If the hacker owns the hypervisor, he/she owns all data traversing the hypervisor and is in a position to sample, redirect, or spoof anything. Without some form of fail-safe, guest operating systems would have no way of knowing they are running on a compromised platform. This “hyperjacking” scenario is particularly frightening if we consider large-scale virtualization platforms that offer 10, 50, even hundreds of hosted servers running on a single piece of hardware.

Have a nice day.

Via: Wired:

U.S. Central Command has 14 different, physically separated networks. To get access to the info on all of ‘em, a military type needs as many as five different computers, sitting on his desk. But new software being tested by CENTCOM would enable a single computer to connect to all those networks at once — from the open internet to the top secret stuff. “If it proves secure, could save more than $200 million for CENTCOM,” UPI’s Shaun Waterman reports.

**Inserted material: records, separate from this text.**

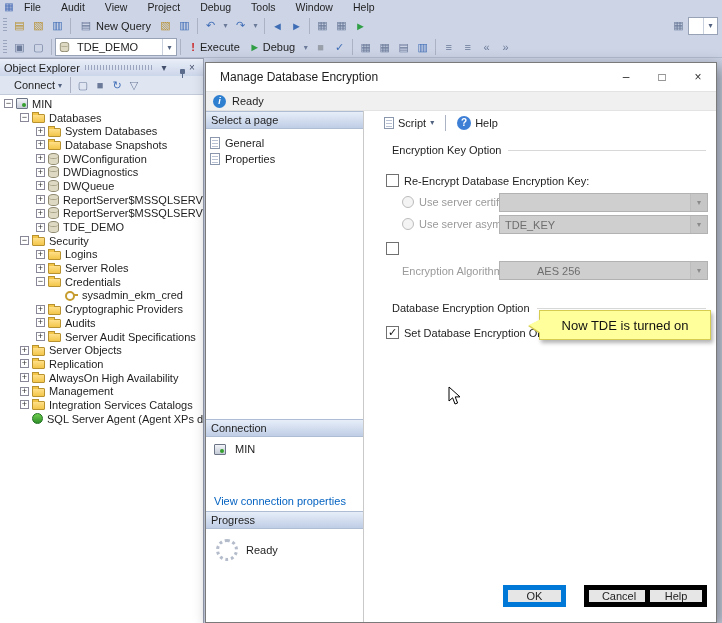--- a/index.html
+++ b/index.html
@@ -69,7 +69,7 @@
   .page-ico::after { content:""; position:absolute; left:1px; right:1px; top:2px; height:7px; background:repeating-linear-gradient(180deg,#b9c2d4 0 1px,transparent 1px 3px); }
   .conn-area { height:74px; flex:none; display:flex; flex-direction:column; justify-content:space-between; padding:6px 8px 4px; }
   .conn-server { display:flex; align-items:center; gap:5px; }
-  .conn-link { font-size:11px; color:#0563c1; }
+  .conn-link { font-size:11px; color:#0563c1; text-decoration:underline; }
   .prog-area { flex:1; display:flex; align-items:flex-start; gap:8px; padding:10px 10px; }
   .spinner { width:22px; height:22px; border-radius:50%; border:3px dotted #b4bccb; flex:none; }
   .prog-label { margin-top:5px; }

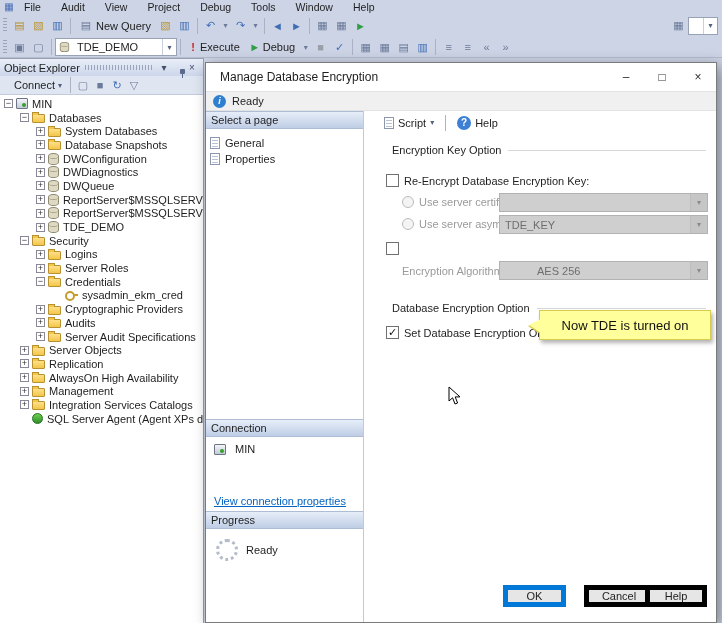--- a/index.html
+++ b/index.html
@@ -91,7 +91,7 @@
   .callout { position:absolute; left:175px; top:176px; width:172px; height:30px; background:#ffff9c; border:1px solid #d6cc50; box-shadow:2px 3px 4px rgba(0,0,0,.3); display:flex; align-items:center; justify-content:center; font-size:13px; color:#111; }
   .callout::before { content:""; position:absolute; left:-11px; top:8px; border-top:6px solid transparent; border-bottom:8px solid transparent; border-right:12px solid #ffff9c; filter:drop-shadow(-1px 1px 0 #d6cc50); }
 
-  .btnrow-btn { position:absolute; top:451px; height:22px; background:#e6e6e6; border:5px solid #000000; font-size:11px; color:#1e1e1e; display:flex; align-items:center; justify-content:center; }
+  .btnrow-btn { position:absolute; top:451px; height:22px; background:#e6e6e6; border:3px solid #000000; font-size:11px; color:#1e1e1e; display:flex; align-items:center; justify-content:center; }
   .btn-ok { left:139px; width:63px; border-color:#0078d7; }
   .btn-cancel { left:220px; width:70px; }
   .btn-help { left:281px; width:62px; }

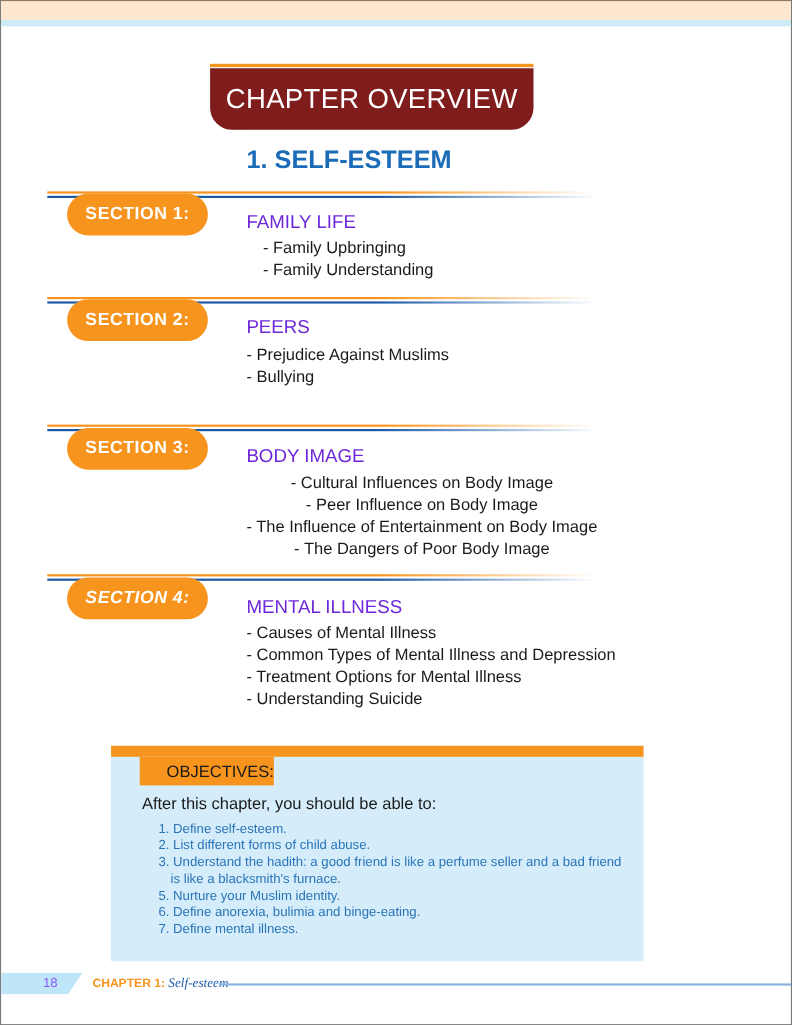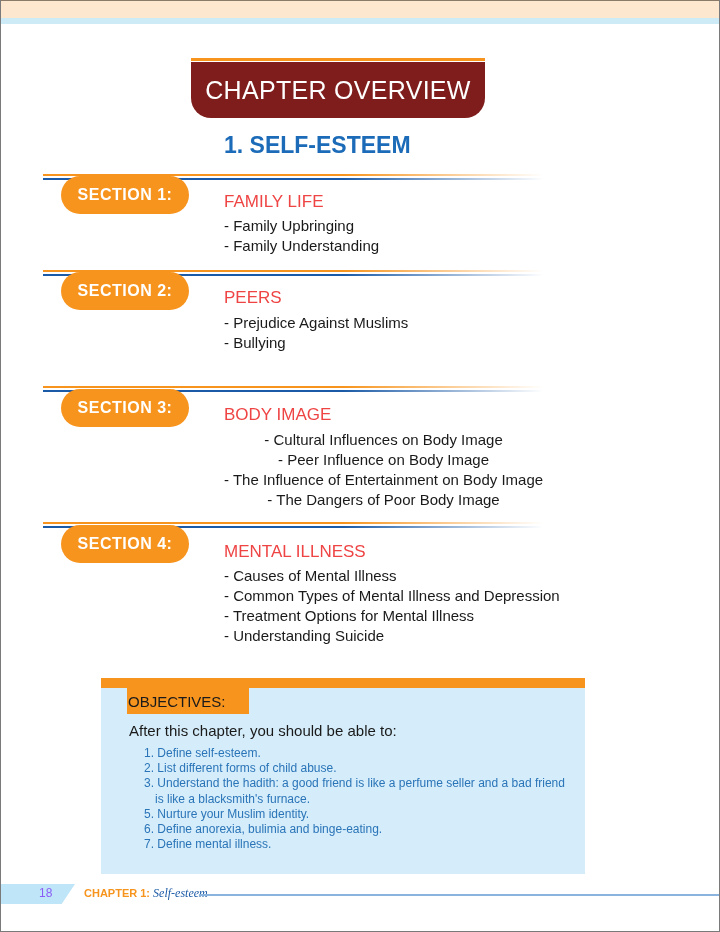--- a/index.html
+++ b/index.html
@@ -32,7 +32,7 @@
     display:flex; align-items:center; justify-content:center;
     font-size:16px; font-weight:bold; letter-spacing:0.5px;
   }
-  .sec-heading { position:absolute; left:223px; color:#ef4444; font-size:17px; }
+  .sec-heading { position:absolute; left:223px; color:#6d28d9; font-size:17px; }
   .sec-list { position:absolute; left:223px; margin:0; padding:0; list-style:none; color:#1a1a1a; font-size:15px; line-height:20px; }
 
   .obj-box { position:absolute; left:100px; top:678px; width:484px; height:196px; background:#d5edfa; }

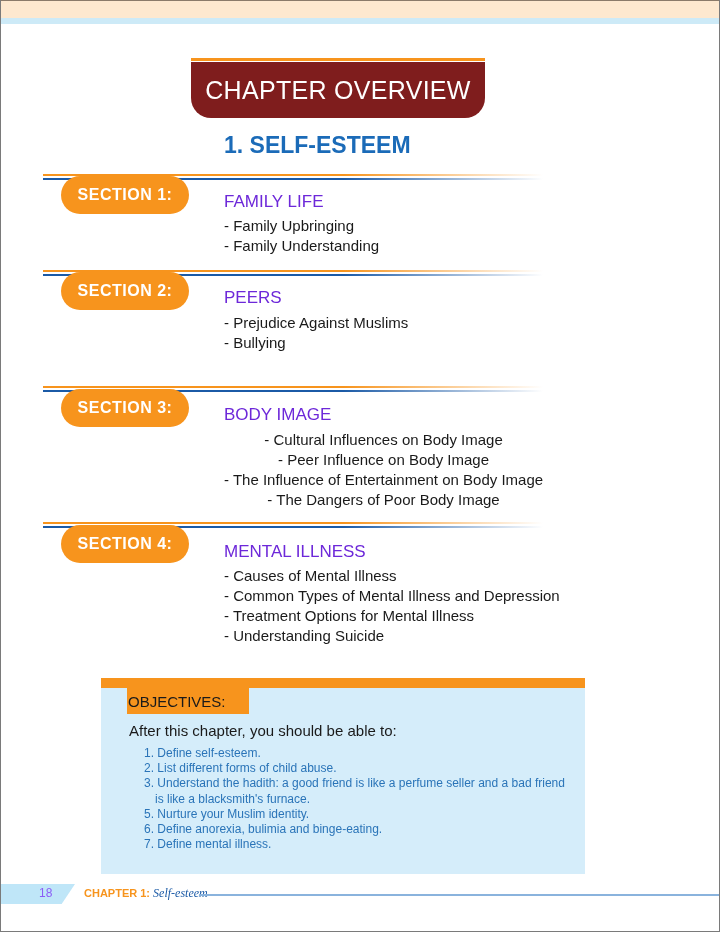--- a/index.html
+++ b/index.html
@@ -68,7 +68,7 @@
     <span>SECTION 1:</span>
   </div>
 <div class="sec-heading" style="top:192px;">FAMILY LIFE</div>
-<ul class="sec-list" style="top:216px;">
+<ul class="sec-list" style="top:216px;margin-left:15px;">
   <li>- Family Upbringing</li>
   <li>- Family Understanding</li>
 </ul>

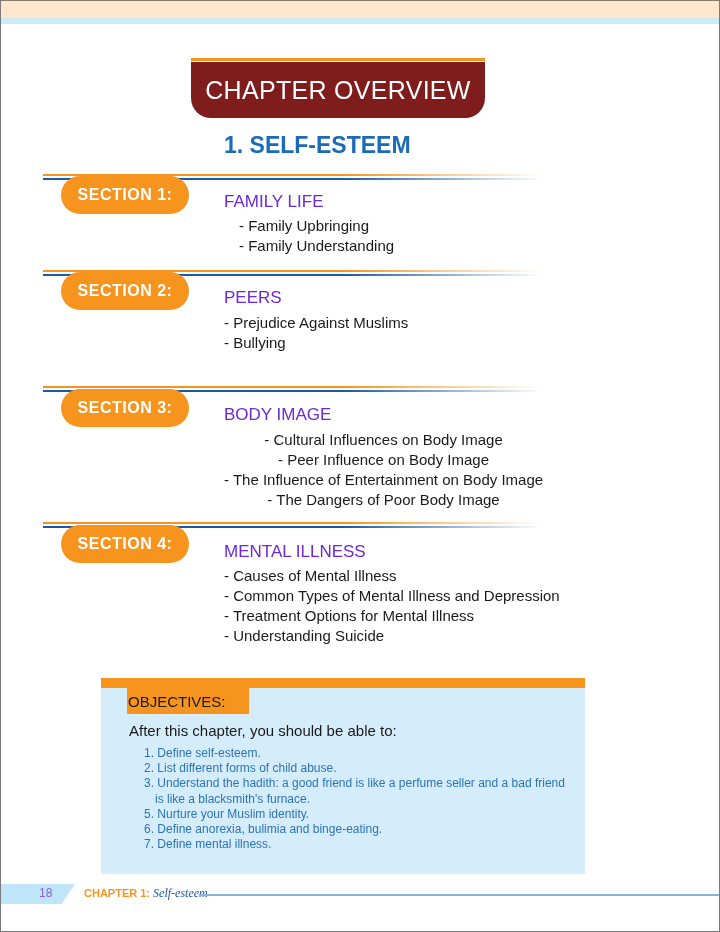--- a/index.html
+++ b/index.html
@@ -105,7 +105,7 @@
     <div class="l-orange"></div>
     <div class="l-blue"></div>
   </div>
-<div class="sec-pill" style="top:525px;">
+<div class="sec-pill" style="top:525px;font-style:italic;">
     <span>SECTION 4:</span>
   </div>
 <div class="sec-heading" style="top:542px;">MENTAL ILLNESS</div>

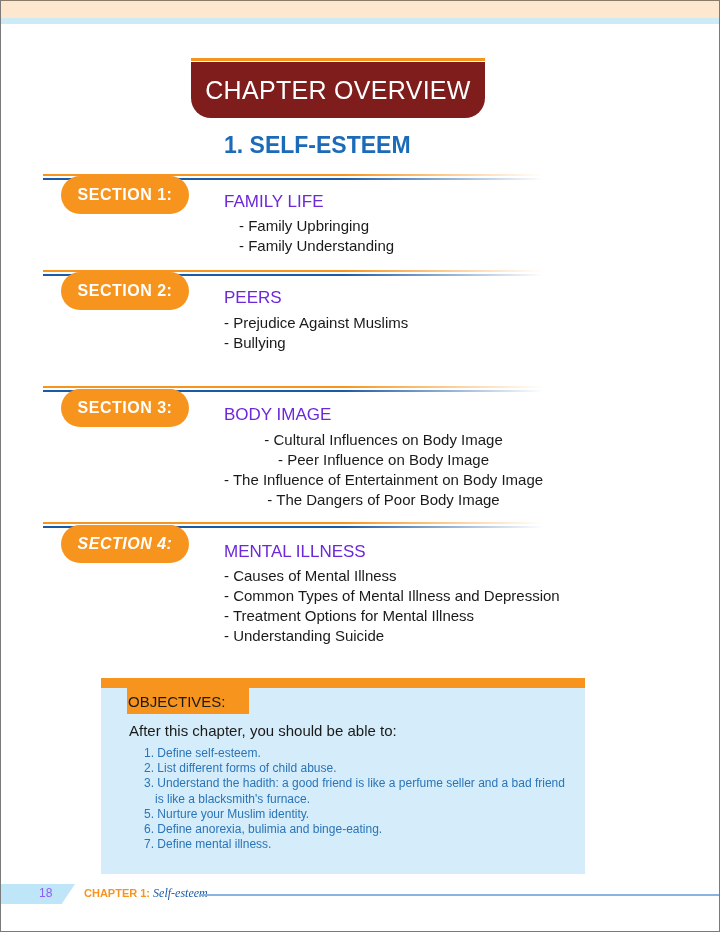--- a/index.html
+++ b/index.html
@@ -37,7 +37,7 @@
 
   .obj-box { position:absolute; left:100px; top:678px; width:484px; height:196px; background:#d5edfa; }
   .obj-topbar { position:absolute; left:0; top:0; width:100%; height:10px; background:#f7941d; }
-  .obj-tab { position:absolute; left:26px; top:10px; width:122px; height:26px; background:#f7941d; color:#1a1a1a; font-size:15px; display:flex; align-items:center; padding-left:1px; box-sizing:border-box; }
+  .obj-tab { position:absolute; left:26px; top:10px; width:122px; height:26px; background:#f7941d; color:#1a1a1a; font-size:15px; display:flex; align-items:center; padding-left:7px; box-sizing:border-box;justify-content:flex-end; }
   .obj-intro { position:absolute; left:28px; top:44px; color:#1a1a1a; font-size:15px;text-align:center; }
   .obj-list { position:absolute; left:43px; top:68px; margin:0; padding:0; list-style:none; color:#2a74b8; font-size:12px; line-height:15.2px; }
   .obj-list li .cont { display:block; padding-left:11px; }

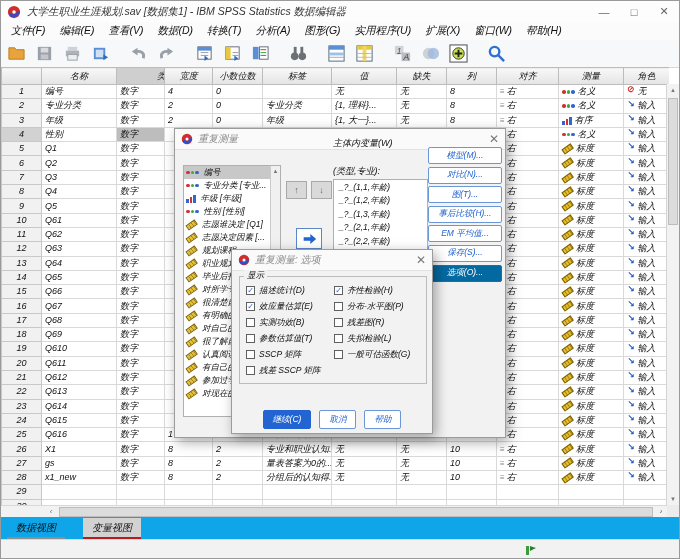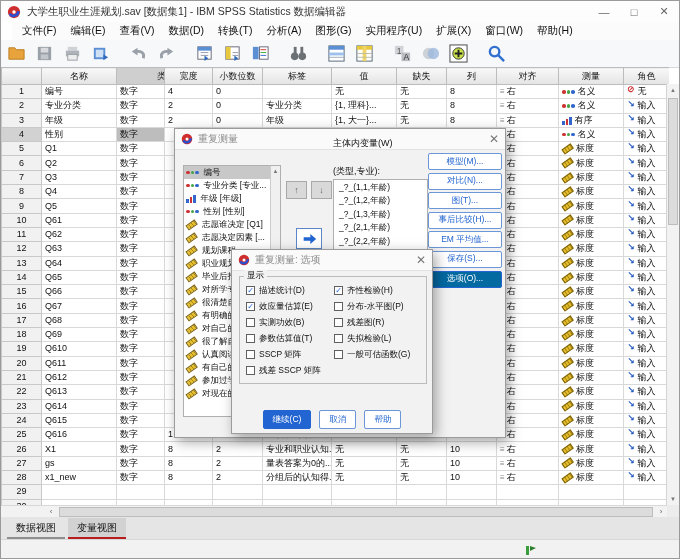--- a/index.html
+++ b/index.html
@@ -4,7 +4,7 @@
 <style>
   html,body{margin:0;padding:0;background:#888;}
   .window{position:relative;width:680px;height:559px;background:#fff;border:1px solid #9a9a9a;
-    box-sizing:border-box;overflow:hidden;font-family:"Liberation Sans","DejaVu Sans",sans-serif;color:#111;}
+    box-sizing:border-box;overflow:hidden;font-family:"Liberation Sans","DejaVu Sans",sans-serif;color:#111;font-style:italic;}
   
   .titlebar{position:absolute;top:0;left:0;right:0;height:21px;background:#fdfdfd;display:flex;align-items:center;padding-left:6px;}
   .app-ico{width:14px;height:14px;margin-right:6px;flex:0 0 auto;}

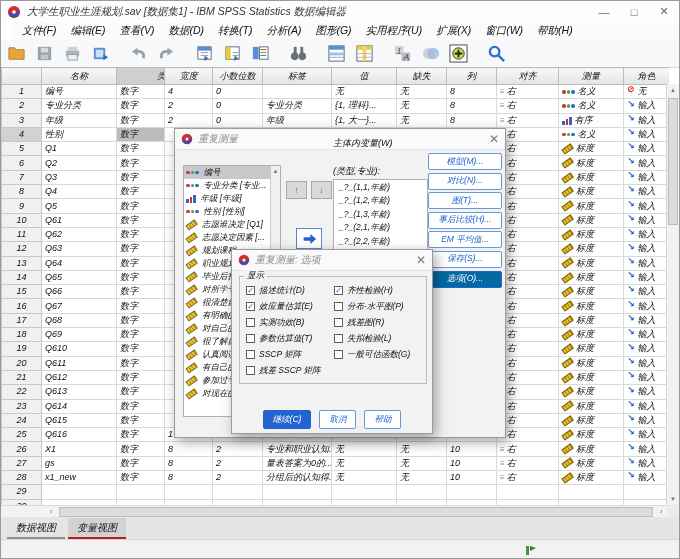--- a/index.html
+++ b/index.html
@@ -12,7 +12,7 @@
   .wbtns{margin-left:auto;display:flex;height:100%;}
   .wbtn{width:30px;height:100%;display:flex;align-items:center;justify-content:center;color:#666;font-size:11px;}
   
-  .menubar{position:absolute;top:21px;left:11px;right:0;height:18px;background:#fbfbfb;display:flex;align-items:center;font-size:10.5px;padding-left:3px;}
+  .menubar{position:absolute;top:21px;left:0;right:0;height:18px;background:#fbfbfb;display:flex;align-items:center;font-size:10.5px;padding-left:3px;}
   .menu-item{padding:2px 7px;white-space:nowrap;}
   
   .toolbar{position:absolute;top:39px;left:0;right:0;height:27px;background:#f7f8fa;border-bottom:1px solid #d8d8d8;display:flex;align-items:center;padding-left:3px;gap:3px;}

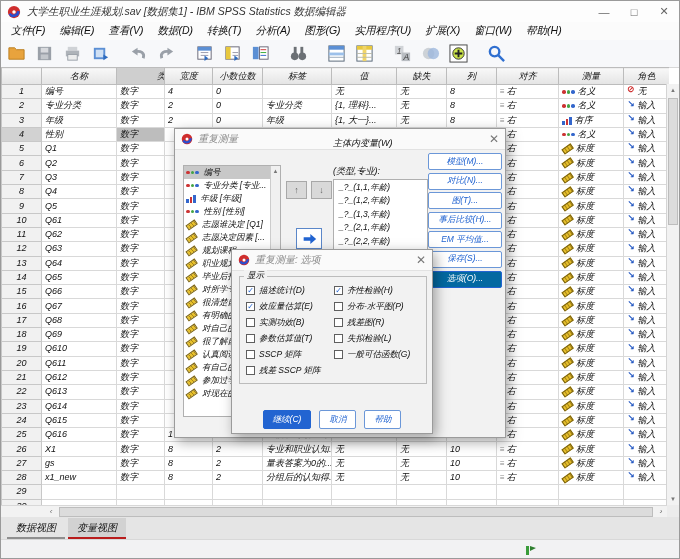--- a/index.html
+++ b/index.html
@@ -73,7 +73,7 @@
   .lbl{position:absolute;font-size:9px;color:#111;white-space:nowrap;}
   .within-list{position:absolute;left:158px;top:50px;width:95px;height:118px;background:#fff;border:1px solid #b0b0b0;font-size:8.5px;padding-top:1px;box-sizing:border-box;}
   .wi{height:13.5px;padding:0 5px;display:flex;align-items:center;white-space:nowrap;text-align:right;}
-  .side-btns{position:absolute;left:253px;top:24px;width:74px;display:flex;flex-direction:column;gap:2.6px;}
+  .side-btns{position:absolute;left:253px;top:18px;width:74px;display:flex;flex-direction:column;gap:2.6px;}
   .sbtn{height:15px;border:1px solid #6b97d8;border-radius:2px;background:#fff;color:#2264d1;font-size:8.5px;display:flex;align-items:center;justify-content:center;white-space:nowrap;}
   .sbtn.active{background:#0369a1;border-color:#2264d1;color:#fff;}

And a ton of hassle, too.

But the best part of the project might be its acronym. The demonstration is called “One Box, One Wire” — OB1, for short. Use the Force, sysadmins!

The key to OB1, retired U.S. Air Force Gen. Eugene Habiger tells Waterman, is the “separation kernel,” a piece of software “guaranteed to keep the different networks separate.”

The software… creates “what we call security domains … in essence virtual machines or virtual servers … each one of them is impregnable. Even viruses that operate at the very deepest level of the operating system cannot get around the new software,” he said.

“We sit literally on the bare metal … on the microprocessor. What we create is a secure platform, and on top of that platform you can run Windows or Linux … inside of a securely separated domain, where … your top-secret or confidential corporate data … can be protected and cannot be accessed by an intruder” from any one of the other domains.

But isn’t that a huge security risk? The NSA apparently has tested the system out, and given OB1 its blessing.